Root is a great example of a company putting a whole new meaning to “new insurance analytics use cases.” Currently worth almost $4 billion, Root is taking an entirely new approach to assessing driver risk by analyzing driving behavior through their mobile app. Leveraging telematics like driving speed, braking tendencies, and acceleration habits which are all tracked and analyzed from their mobile app, Root prices their policies very differently than their competitors. This new approach allows them to reward good driving behavior which can save drivers more than 50% on their policies compared to traditional insurance companies. They use AI algorithms to adjust risk and continuously look for pricing advantages. For example, a vehicle with an advanced driver assistance system that it deems to improve safety might receive further discounts.
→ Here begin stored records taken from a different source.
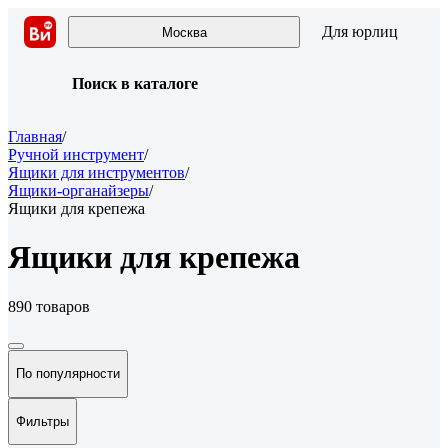
Для юрлиц
Москва
Поиск в каталоге
Главная
/
Ручной инструмент
/
Ящики для инструментов
/
Ящики-органайзеры
/
Ящики для крепежа
Ящики для крепежа
890 товаров
По популярности
Фильтры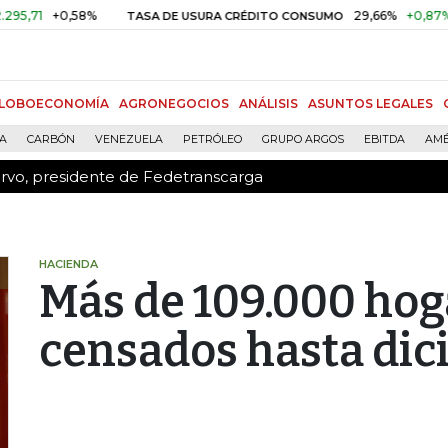
ervo, presidente de Fedetranscarga
1
+0,58%
29,66%
+0,87%
+3,
TASA DE USURA CRÉDITO CONSUMO
LOBOECONOMÍA
AGRONEGOCIOS
ANÁLISIS
ASUNTOS LEGALES
ÍA
CARBÓN
VENEZUELA
PETRÓLEO
GRUPO ARGOS
EBITDA
AMÉ
ervo, presidente de Fedetranscarga
HACIENDA
Más de 109.000 hog
censados hasta di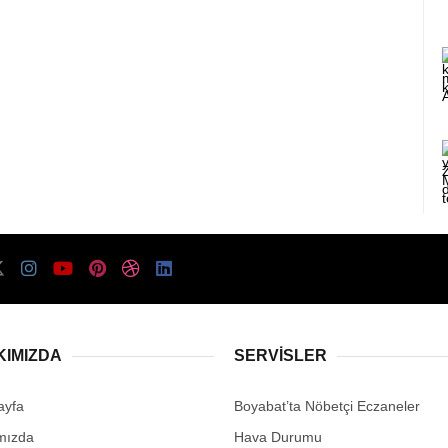
KIMIZDA
SERVISLER
ayfa
Boyabat’ta Nöbetçi Eczaneler
mızda
Hava Durumu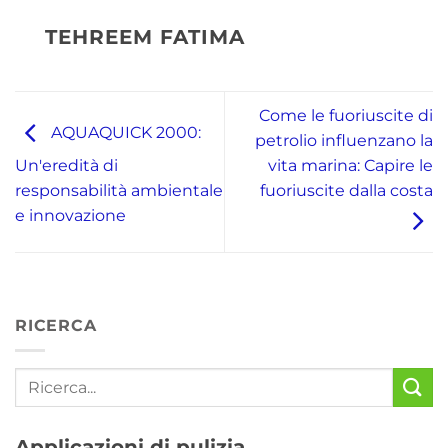
TEHREEM FATIMA
Come le fuoriuscite di
AQUAQUICK 2000:
petrolio influenzano la
vita marina: Capire le
Un'eredità di
fuoriuscite dalla costa
responsabilità ambientale
e innovazione
RICERCA
Applicazioni di pulizia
Lemonade, on the other hand, isn’t just changing the way they assess risk, they’re attempting to flip the entire business model on its head. We took a very in-depth look at their controversial business model that you can read here. Sparknotes: they’re operating with a flat fee 25% business model and donating any remaining premium collected to charity. The key difference (they claim) is it eliminates the conflict of interest that insurance companies currently have which suggests carriers are incentivized to pay out as little as possible in claims.
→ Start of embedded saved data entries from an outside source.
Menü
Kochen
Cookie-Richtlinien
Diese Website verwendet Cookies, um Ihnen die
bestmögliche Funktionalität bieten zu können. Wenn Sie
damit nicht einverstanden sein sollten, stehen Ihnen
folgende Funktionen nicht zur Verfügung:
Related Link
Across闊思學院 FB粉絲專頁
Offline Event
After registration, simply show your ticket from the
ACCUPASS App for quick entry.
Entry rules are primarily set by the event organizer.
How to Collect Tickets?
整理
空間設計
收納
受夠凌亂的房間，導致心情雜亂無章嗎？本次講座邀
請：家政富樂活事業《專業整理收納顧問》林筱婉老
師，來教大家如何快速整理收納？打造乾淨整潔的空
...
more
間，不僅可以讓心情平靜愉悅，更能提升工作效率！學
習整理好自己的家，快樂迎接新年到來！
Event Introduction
These are slightly different than the Ladder Life, Hippo, and Jetty’s of the world, which we discussed here, that operate more like new-age MGA’s. They are backed by big traditional insurance companies, but they have the ability to drastically simplify customer acquisition, user experience, and automated underwriting using artificial intelligence and behavioral intelligence. Many of the companies I just mentioned are worth well north of a billion dollars after only a few years in existence.
Where are we going?
As we rapidly approach 2020, the insurance landscape is changing quicker than ever. Traditional insurers, reinsurers, brokers, and MGAs are increasingly investing in startups, developing their own ‘startups’, creating new and innovative products, entrenching themselves in new ecosystems, and targeting new market segments. They’re finally transitioning from legacy system improvement to new cloud-based digital platforms that allow them to continue scaling and add new capabilities as AI and other cutting-edge technologies evolve. The use cases for insurance analytics are seemingly endless and once Drones, IoT devices, and autonomous vehicles take off I’m sure we’ll see far more that we can’t even conceptualize yet.
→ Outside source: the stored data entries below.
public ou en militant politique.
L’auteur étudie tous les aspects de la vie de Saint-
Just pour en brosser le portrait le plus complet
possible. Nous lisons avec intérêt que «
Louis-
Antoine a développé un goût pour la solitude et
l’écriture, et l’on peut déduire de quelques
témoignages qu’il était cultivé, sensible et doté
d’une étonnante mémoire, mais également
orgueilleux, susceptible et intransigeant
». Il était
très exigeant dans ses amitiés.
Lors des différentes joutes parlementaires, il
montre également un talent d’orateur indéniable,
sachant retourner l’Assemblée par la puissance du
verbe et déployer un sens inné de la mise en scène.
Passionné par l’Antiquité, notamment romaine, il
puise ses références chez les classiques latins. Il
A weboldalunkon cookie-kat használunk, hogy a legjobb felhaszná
Understanding that the future of insurance, which is largely a commodity depending on the vertical, revolves around the customer experience and utilizing available and future technology like blockchain and behavioral intelligence to strip costs, price more accurately, and predict customer intent is crucial if you want to survive.
Companies like MassMutual, who launched a D2C term-life insurance product called Haven Life as a standalone product, are taking a hybrid approach and capitalizing on the new opportunities while maintaining their existing business. Think Netflix building out its on-demand streaming service while it continued to take market share from Blockbuster with mail-order DVDs. Had it not innovated, it likely would have run out of money and lost the battle to Blockbuster. But, because Netflix saw around the corner that Internet speeds were increasing and would eventually give them the ability to stream they were able to stay ahead of the curve.
The key decision for carriers, InsurTechs, and disruptors moving forward will be picking teams. As the build versus buy debate continues to rage, we will be highlighting certain battles over the coming months in an effort to survey the landscape and provide context on how different carriers, InsurTechs, and others are positioning themselves for the future.